By Connor Adams Sheets
The city’s inadequate response to this week’s snowstorm left Queens hospitals facing incredible hardships as ambulances had to be towed while trying to cover medical emergencies and human chains were formed to get vital supplies into Flushing Hospital, a hospital spokesman said Thursday.
Flushing Hospital was severely inconvenienced during the blizzard as unplowed streets hampered vehicle access, according to Michael Hinck, spokesman for MediSys Health Network, which includes Flushing and Jamaica hospitals.
“It was extra difficult to work around the issue of streets not being plowed at Flushing. The streets didn’t get plowed until Tuesday evening. We made several attempts to contact the city and request the streets get plowed,” Hinck said in an interview. “Because the streets weren’t plowed as soon as we had wished, it was difficult getting patients to the hospital and it was difficult for patients getting discharged to leave the hospital.”
Ambulances got stuck while attempting to respond to 911 calls and return to the hospital and a number of them had to be towed en route to and from Flushing Hospital, at 45-00 Parsons Blvd.
Staff members with four-wheel-drive vehicles had to give fellow employees stranded at home rides to work and once vehicles got to the hospital and buses stuck in the snow on nearby streets often made it even harder to get near the facility, according to Hinck.
Discharged patients unable to leave the hospital created a bottleneck in the emergency room, Hinck said, where patients were taking up beds they no longer needed, rendering them unusable by new patients.
For the dozens of hours when the main access roads to the hospital — including 45th Avenue and Burling and Delaware streets — were buried under inches of snow, there was a problem getting supplies to the facility.
“We had issues where food deliveries, medical supplies and other supplies couldn’t be unloaded at the hospital because the streets surrounding the hospital were not plowed. Trucks could not get down there, so we had to physically form a human assembly line to get the trucks unloaded,” Hinck said. “They couldn’t access the block where the loading dock was, so [they parked] around the corner.

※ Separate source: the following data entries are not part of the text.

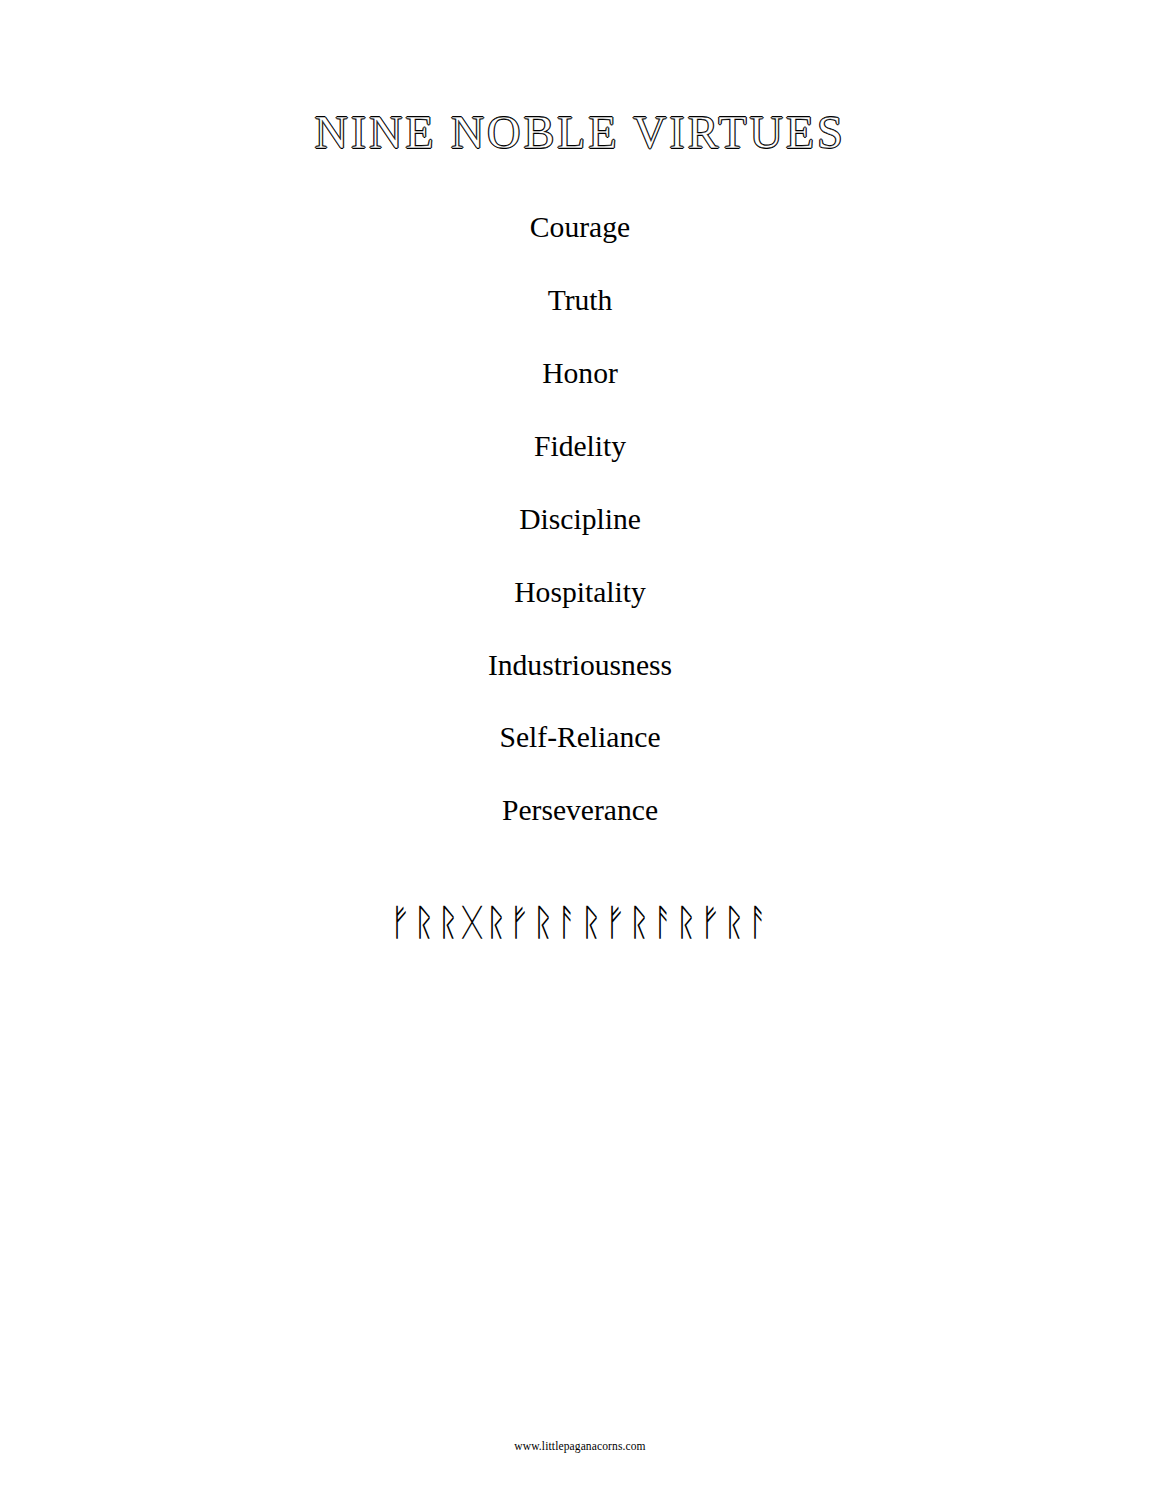Nine Noble Virtues
Courage
Truth
Honor
Fidelity
Discipline
Hospitality
Industriousness
Self-Reliance
Perseverance
ᚠᚱᚱᚷᚱᚠᚱᚨᚱᚠᚱᚨᚱᚠᚱᚨ
www.littlepaganacorns.com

But despite the disruptions caused by the blizzard, Hinck emphasized that the hospital still provided top-notch care, with staff members helping one another out and covering shifts for colleagues who could not get into work on time.
“Our staff really stepped up …. So patient care wasn’t affected by the storm,” he said.

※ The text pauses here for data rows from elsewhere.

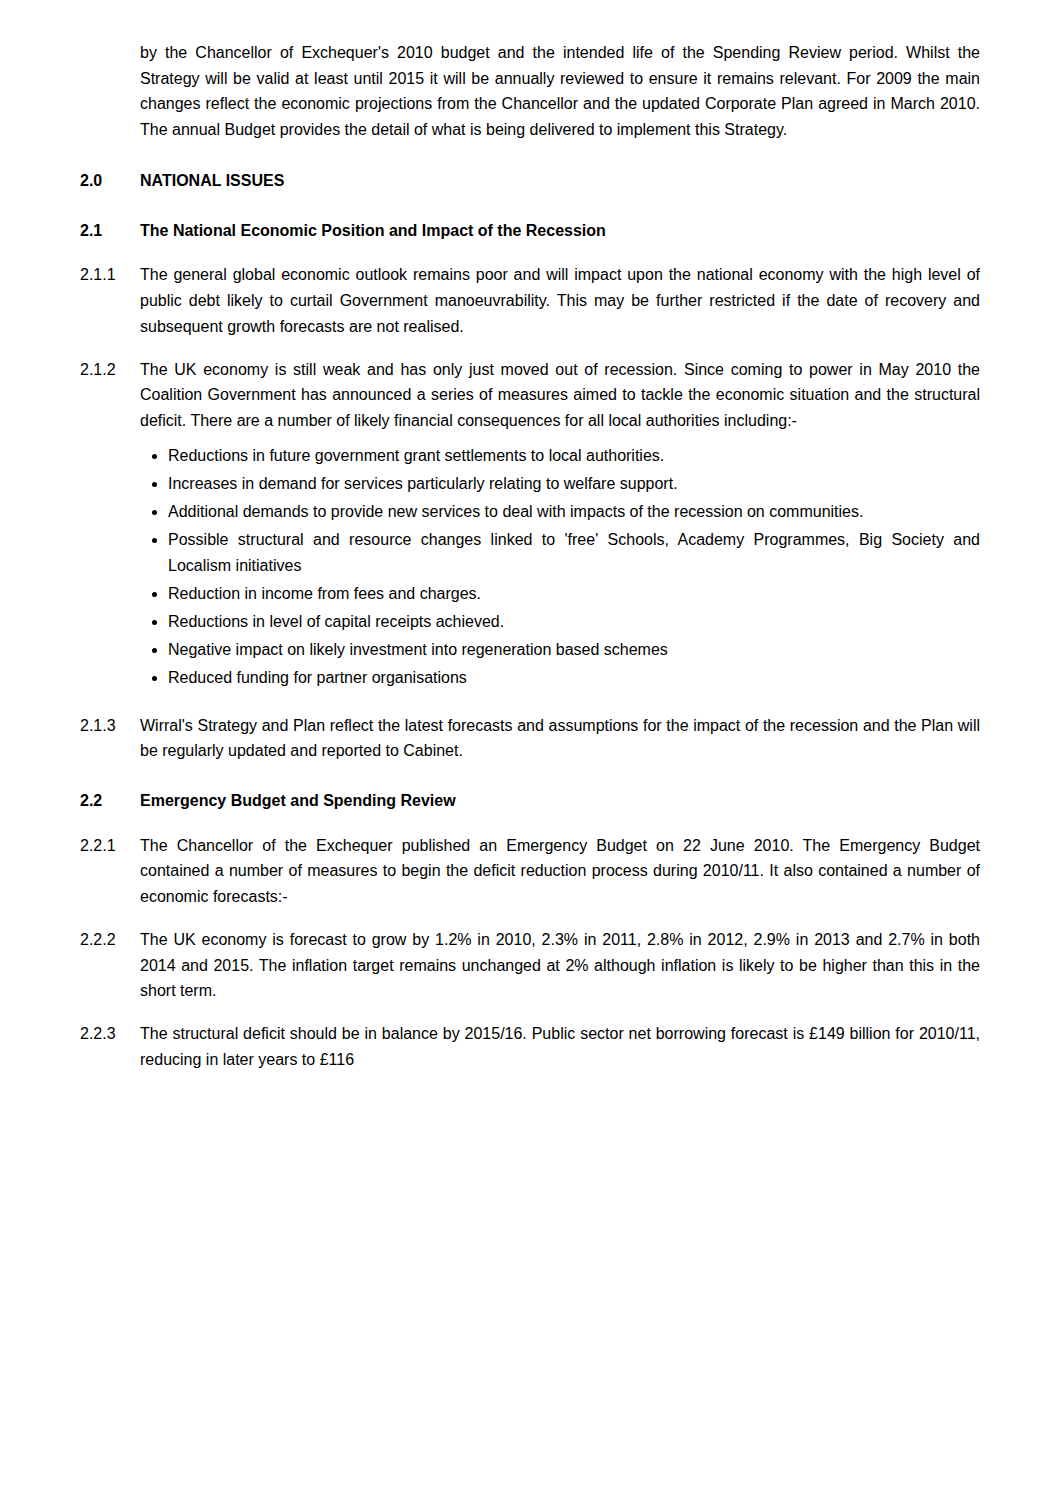by the Chancellor of Exchequer's 2010 budget and the intended life of the Spending Review period. Whilst the Strategy will be valid at least until 2015 it will be annually reviewed to ensure it remains relevant. For 2009 the main changes reflect the economic projections from the Chancellor and the updated Corporate Plan agreed in March 2010. The annual Budget provides the detail of what is being delivered to implement this Strategy.
2.0 NATIONAL ISSUES
2.1 The National Economic Position and Impact of the Recession
2.1.1
The general global economic outlook remains poor and will impact upon the national economy with the high level of public debt likely to curtail Government manoeuvrability. This may be further restricted if the date of recovery and subsequent growth forecasts are not realised.
2.1.2
The UK economy is still weak and has only just moved out of recession. Since coming to power in May 2010 the Coalition Government has announced a series of measures aimed to tackle the economic situation and the structural deficit. There are a number of likely financial consequences for all local authorities including:-
Reductions in future government grant settlements to local authorities.
Increases in demand for services particularly relating to welfare support.
Additional demands to provide new services to deal with impacts of the recession on communities.
Possible structural and resource changes linked to 'free' Schools, Academy Programmes, Big Society and Localism initiatives
Reduction in income from fees and charges.
Reductions in level of capital receipts achieved.
Negative impact on likely investment into regeneration based schemes
Reduced funding for partner organisations
2.1.3
Wirral's Strategy and Plan reflect the latest forecasts and assumptions for the impact of the recession and the Plan will be regularly updated and reported to Cabinet.
2.2 Emergency Budget and Spending Review
2.2.1
The Chancellor of the Exchequer published an Emergency Budget on 22 June 2010. The Emergency Budget contained a number of measures to begin the deficit reduction process during 2010/11. It also contained a number of economic forecasts:-
2.2.2
The UK economy is forecast to grow by 1.2% in 2010, 2.3% in 2011, 2.8% in 2012, 2.9% in 2013 and 2.7% in both 2014 and 2015. The inflation target remains unchanged at 2% although inflation is likely to be higher than this in the short term.
2.2.3
The structural deficit should be in balance by 2015/16. Public sector net borrowing forecast is £149 billion for 2010/11, reducing in later years to £116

Jamaica Hospital, at 89-00 Van Wyck Expwy., faced its own challenges, but they were not as severe as the ones experienced at Flushing Hospital.
The main problem at the southeast Queens facility was that the city did not plow 135th Street for dozens of hours, Hinck said, so there was trouble getting ambulances in and out of the facility. This was compounded by the fact that despite repeated requests by the hospital’s management for the city to post signs designating the stretch of 135th Street that ambulances use as a no-standing zone, the section is still not defined as such. Therefore, when the storm hit many cars were parked in that critical area, making it harder for the city to plow it in a timely manner.
“The message we want to get out is this storm has come and gone and hopefully lessons have been learned, but we want the hospitals to become a priority because people depend on the hospitals,” Hinck said.